Palabras mal dichas, gestos inapropiados, posiciones indeseadas u olores insoportables, son sólo algunas de las cosas que pueden convertir el sexo en una instancia desastrosa y que puede incluso acabar con todo tipo de romances. Lee la siguiente nota y descubre qué no debes hacer en la cama.

Siempre se habla de los errores que ellos cometen en el sexo. Que no se dan el tiempo para jugar, que no inician con besos y caricias tiernas, que aprietan los pechos con poco cuidado, que muerden fuerte los pezones creyendo que es estimulante, que se olvidan del resto del cuerpo, que desnudan con torpeza, que paran justo cuando venía el éxtasis (y todo hay que partirlo de cero), que se quedan con los calcetines puestos, que quieren todo rápido, que empujan la cabeza para que se les haga sexo oral… Ahora es el turno de las mujeres. Aquí va lo que no debes tú hacer en la cama.

1.- ¿Suave o áspera?

Lo hemos dicho anteriormente. Nada más matapasiones que una piel áspera, no depilada o descuidada. Si tendrás una noche apasionada, lo mínimo es que te preocupes de tu apariencia y de la delicadeza de estos detalles. No porque haya confianza, dejarás de ser femenina en algunas cosas, ¿no?

2.- Aromas delicados.

Los malos olores, para ambas partes, son desastrosos y pueden acabar con el sexo –o el preámbulo- en un dos por tres. Por ello, siempre debes estar bien limpia, perfumada y ojalá, recién bañada. No es una buena idea tener sexo después de correr, si tu compañero no lo hizo. Lo mismo ocurre con el aliento. No comas ajo si él no lo ha hecho. Los besos con sabores a comida, de seguro, no saben románticos. Ahora bien, esto no quiere decir que luego del sexo oral corras a lavarte los dientes o te duches inmediatamente después del sexo… Tampoco se trata de insultar al otro subliminalmente.

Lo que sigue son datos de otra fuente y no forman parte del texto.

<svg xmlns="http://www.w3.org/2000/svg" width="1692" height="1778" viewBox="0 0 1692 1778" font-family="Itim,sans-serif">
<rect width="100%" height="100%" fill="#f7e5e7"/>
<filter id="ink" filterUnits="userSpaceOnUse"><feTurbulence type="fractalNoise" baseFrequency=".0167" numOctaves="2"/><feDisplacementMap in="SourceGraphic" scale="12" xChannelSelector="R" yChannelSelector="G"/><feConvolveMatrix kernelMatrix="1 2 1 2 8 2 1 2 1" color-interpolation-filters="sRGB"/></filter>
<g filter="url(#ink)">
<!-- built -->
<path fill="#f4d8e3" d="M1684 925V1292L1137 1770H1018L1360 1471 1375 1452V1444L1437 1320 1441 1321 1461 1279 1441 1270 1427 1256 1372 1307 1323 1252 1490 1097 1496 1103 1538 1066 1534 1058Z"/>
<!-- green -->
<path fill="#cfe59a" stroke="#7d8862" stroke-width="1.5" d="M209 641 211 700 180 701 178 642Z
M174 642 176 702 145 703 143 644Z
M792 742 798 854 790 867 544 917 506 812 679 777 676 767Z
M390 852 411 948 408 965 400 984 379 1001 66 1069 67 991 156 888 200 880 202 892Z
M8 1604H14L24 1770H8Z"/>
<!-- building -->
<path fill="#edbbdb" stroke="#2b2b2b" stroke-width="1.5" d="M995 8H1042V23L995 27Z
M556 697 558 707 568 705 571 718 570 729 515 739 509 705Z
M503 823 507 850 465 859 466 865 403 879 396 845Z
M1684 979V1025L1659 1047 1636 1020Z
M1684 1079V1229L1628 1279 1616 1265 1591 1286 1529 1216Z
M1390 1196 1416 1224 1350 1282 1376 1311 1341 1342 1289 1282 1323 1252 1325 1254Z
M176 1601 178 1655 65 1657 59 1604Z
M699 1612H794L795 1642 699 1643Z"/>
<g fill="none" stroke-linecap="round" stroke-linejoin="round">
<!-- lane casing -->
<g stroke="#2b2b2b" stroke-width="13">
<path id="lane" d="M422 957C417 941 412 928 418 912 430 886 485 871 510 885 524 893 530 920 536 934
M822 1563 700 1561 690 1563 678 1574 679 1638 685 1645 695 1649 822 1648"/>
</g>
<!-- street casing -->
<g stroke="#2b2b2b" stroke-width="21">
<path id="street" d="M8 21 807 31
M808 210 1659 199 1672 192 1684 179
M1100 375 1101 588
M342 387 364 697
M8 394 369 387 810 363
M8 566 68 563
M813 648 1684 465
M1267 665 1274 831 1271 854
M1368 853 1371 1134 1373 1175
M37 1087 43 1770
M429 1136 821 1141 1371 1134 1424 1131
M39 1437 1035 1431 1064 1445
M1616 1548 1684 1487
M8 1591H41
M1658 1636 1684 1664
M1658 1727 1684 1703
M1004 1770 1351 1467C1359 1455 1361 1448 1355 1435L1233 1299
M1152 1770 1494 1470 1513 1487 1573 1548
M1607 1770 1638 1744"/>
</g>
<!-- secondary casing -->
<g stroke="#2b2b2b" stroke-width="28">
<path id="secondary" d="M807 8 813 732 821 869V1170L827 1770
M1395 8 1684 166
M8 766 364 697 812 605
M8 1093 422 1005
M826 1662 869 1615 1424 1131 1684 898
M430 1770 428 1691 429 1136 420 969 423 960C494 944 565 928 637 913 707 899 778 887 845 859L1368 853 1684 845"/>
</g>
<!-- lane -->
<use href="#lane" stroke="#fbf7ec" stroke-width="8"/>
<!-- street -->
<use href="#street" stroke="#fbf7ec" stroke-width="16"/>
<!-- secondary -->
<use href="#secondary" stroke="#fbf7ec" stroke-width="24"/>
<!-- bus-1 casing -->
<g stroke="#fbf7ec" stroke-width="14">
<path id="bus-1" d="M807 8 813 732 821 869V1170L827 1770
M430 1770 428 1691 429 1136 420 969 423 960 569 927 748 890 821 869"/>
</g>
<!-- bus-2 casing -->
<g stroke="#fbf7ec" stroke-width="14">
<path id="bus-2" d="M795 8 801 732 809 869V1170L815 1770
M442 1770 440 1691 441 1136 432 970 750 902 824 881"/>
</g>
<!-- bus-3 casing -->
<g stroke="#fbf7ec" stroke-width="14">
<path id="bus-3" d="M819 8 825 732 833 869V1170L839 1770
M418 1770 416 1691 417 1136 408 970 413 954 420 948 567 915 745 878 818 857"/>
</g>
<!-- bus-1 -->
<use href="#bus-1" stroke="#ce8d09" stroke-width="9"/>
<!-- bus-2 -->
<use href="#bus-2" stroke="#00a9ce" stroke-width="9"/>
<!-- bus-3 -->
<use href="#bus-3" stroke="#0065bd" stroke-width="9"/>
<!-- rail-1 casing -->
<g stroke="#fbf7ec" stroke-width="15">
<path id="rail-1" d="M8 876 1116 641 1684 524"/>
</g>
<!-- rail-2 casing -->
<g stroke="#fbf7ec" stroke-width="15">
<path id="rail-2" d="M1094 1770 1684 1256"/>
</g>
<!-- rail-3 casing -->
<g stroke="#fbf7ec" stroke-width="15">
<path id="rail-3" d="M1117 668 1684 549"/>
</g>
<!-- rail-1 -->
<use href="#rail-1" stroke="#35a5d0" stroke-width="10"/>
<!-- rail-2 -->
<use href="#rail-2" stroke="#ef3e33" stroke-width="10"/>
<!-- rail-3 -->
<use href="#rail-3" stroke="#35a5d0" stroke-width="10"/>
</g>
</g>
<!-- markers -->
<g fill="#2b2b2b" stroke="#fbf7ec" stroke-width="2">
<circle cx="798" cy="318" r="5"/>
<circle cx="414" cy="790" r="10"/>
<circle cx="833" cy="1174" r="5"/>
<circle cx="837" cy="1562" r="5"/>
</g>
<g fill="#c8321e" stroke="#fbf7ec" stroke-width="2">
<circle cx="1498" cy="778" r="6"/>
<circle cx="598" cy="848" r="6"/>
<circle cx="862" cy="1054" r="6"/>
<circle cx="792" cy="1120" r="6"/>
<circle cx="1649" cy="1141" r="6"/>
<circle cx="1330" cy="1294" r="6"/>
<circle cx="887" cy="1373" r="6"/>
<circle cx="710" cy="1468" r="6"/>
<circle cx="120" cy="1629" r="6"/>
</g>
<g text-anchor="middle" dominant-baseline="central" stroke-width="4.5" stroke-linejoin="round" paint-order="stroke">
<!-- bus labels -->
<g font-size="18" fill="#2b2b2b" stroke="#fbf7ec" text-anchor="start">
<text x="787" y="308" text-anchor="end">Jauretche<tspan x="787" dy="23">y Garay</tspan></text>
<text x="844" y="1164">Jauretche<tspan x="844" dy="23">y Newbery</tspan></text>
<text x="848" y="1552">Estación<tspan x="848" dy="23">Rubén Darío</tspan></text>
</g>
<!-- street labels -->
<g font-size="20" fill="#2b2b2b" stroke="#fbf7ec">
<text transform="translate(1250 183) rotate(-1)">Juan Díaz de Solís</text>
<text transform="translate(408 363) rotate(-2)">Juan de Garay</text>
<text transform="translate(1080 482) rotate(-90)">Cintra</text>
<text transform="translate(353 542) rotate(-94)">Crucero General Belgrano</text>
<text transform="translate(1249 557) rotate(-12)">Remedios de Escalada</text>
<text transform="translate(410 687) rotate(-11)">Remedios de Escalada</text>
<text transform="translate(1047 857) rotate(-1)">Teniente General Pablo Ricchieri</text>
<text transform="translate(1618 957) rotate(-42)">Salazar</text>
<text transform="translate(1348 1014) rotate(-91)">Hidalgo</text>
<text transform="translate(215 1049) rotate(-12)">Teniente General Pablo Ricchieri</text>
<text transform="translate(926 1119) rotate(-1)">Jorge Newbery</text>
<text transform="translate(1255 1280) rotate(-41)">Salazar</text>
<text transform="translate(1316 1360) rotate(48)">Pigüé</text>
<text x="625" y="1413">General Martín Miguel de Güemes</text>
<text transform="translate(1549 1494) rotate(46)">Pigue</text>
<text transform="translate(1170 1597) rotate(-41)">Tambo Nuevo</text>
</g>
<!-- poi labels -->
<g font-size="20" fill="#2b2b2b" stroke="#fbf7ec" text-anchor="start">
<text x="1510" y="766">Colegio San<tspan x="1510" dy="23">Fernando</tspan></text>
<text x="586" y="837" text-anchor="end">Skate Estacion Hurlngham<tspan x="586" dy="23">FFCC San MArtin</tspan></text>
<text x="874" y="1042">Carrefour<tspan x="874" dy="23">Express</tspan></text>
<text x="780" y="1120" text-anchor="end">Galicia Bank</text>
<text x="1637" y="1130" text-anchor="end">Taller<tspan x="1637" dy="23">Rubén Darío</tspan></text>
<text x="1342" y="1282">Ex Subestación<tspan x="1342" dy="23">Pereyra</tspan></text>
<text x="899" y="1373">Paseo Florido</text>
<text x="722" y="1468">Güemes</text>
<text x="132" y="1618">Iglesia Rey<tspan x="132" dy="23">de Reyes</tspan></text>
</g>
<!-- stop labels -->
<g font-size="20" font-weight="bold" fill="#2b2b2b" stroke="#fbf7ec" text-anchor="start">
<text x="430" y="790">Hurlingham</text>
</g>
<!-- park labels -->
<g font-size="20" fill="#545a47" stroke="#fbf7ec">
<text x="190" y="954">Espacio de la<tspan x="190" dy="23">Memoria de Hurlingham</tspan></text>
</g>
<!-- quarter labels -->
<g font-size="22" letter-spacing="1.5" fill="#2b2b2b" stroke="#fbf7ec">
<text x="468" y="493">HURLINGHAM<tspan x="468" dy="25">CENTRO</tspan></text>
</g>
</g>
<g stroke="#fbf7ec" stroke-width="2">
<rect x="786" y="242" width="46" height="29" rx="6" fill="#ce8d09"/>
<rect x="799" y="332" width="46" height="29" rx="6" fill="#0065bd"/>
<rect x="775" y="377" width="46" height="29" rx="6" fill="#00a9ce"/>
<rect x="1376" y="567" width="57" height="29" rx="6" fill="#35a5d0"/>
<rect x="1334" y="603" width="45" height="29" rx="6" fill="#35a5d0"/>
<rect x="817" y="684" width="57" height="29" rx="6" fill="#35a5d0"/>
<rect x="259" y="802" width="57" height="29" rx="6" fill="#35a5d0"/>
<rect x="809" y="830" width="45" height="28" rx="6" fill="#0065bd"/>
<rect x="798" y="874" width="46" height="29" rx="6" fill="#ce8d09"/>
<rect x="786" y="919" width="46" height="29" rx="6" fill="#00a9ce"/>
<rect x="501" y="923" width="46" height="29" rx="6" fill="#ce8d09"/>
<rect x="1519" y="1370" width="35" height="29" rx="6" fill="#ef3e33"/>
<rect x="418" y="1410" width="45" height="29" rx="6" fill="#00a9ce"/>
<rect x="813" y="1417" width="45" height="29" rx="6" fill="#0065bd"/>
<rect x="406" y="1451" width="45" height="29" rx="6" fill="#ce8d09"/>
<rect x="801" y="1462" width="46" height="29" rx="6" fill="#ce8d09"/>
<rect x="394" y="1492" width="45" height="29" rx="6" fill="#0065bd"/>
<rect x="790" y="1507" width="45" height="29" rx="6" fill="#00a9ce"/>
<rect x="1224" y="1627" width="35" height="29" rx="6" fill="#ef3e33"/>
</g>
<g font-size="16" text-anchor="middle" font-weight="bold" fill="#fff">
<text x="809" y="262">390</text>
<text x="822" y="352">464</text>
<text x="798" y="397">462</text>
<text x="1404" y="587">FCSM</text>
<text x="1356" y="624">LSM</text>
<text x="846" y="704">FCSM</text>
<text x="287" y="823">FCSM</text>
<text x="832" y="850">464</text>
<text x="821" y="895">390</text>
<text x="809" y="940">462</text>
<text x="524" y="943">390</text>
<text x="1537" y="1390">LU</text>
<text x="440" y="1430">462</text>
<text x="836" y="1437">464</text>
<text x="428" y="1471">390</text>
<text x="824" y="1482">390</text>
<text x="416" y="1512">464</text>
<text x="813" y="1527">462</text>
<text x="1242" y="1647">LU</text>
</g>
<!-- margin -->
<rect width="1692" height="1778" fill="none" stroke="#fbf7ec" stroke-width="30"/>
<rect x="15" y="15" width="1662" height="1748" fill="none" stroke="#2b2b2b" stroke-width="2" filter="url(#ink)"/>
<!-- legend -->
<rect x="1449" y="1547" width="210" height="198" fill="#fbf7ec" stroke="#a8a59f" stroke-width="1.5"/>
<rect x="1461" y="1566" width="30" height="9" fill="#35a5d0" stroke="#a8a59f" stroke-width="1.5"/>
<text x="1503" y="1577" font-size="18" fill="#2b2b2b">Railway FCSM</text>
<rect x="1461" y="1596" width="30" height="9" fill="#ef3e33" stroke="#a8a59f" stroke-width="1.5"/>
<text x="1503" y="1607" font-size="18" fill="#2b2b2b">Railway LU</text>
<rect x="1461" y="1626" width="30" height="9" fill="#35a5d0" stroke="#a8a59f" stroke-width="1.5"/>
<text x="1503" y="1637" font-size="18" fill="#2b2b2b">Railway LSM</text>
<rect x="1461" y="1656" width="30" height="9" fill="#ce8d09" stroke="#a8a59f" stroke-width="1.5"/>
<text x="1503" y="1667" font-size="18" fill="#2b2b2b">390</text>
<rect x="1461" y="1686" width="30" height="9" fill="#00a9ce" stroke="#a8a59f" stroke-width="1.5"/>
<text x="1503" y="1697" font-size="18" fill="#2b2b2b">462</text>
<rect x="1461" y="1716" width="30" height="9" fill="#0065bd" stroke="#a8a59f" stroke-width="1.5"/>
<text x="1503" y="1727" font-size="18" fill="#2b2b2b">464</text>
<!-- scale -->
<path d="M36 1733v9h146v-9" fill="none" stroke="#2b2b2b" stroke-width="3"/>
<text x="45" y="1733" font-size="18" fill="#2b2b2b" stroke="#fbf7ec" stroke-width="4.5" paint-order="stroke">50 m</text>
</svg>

3.- No metas las manos ahí.

Ni se te ocurra buscar su punto G sin pedir permiso. Y es que si pones un dedo donde no será bien recibido –y sorpresivamente- puedes recibir el mejor empujón y las peores palabras que te puedas imaginar. Así que cuidado al hacerte la osada. Siempre conversa antes.

4.- Adiós a palabras “sucias” (¿o graciosas?).

Nada de “dale papito”, “soy tuya” o “derrama tu leche”; porque por creerte que “hablándole sucio” lo vas a excitar, de seguro lo único que lograrás será un ataque de risa y que se burle de ti por años con sus amigos.

5.- No seas dictadora.

Una cosa es dar a conocer lo que te gusta o demostrar lo bien que lo estás pasando, y otra muy distinta es ordenarle que haga ciertas cosas, porque lo más probable es que se aburra de ti muy pronto. El sexo es dar y recibir, no lo olvides.

6.- Nunca des las gracias.

Es patético agradecerle al otro por tener sexo con una. Se agradecen las cosas materiales, pero no una sesión apasionada, es como pagarle por lo recibido.

7.- Menos bla-bla y más acción.

No te pongas a contarle todo lo que hiciste en el día, lo que tienes para mañana o cada cosa que vas sintiendo mientras lo hacen, porque lo desconcentrarás de inmediato y darás la sensación que no estás “metida” en la misma cama.

8.- Besos de vampiros.

Ni se te ocurra hacerle un “chupón” en el cuello, menos si tiene que trabajar formalmente al día siguiente. En su caso, nada cubrirá la “huella del delito” y puede traerle serios problemas por un tema de imagen. Así que cuidado con lo que haces.

9.- Decir el nombre de otro.

Ni por equivocación nombra a tu ex o a un amigo en medio de una relación sexual. Si tienes miedo que eso te ocurra, mejor acostúmbrate a llamarle con algún apodo cariñoso para no tener que dar explicaciones innecesarias y luego terminar en una discusión en vez que en la cama.

Errores

10.- No te burles de sus defectos.

Si al momento del desnudo se te viene a la mente molestarlo por el rollito que tiene en la cintura o peñiscarle la panza mientras te ríes de lo “bien” que le han hecho las cervezas y los asados… ¡Detente! Es puede, primero, terminar con el encuentro, y después, con la relación. Hazlo sentirse seguro, atractivo, deseado, no lo contrario. ¿Lógico, no?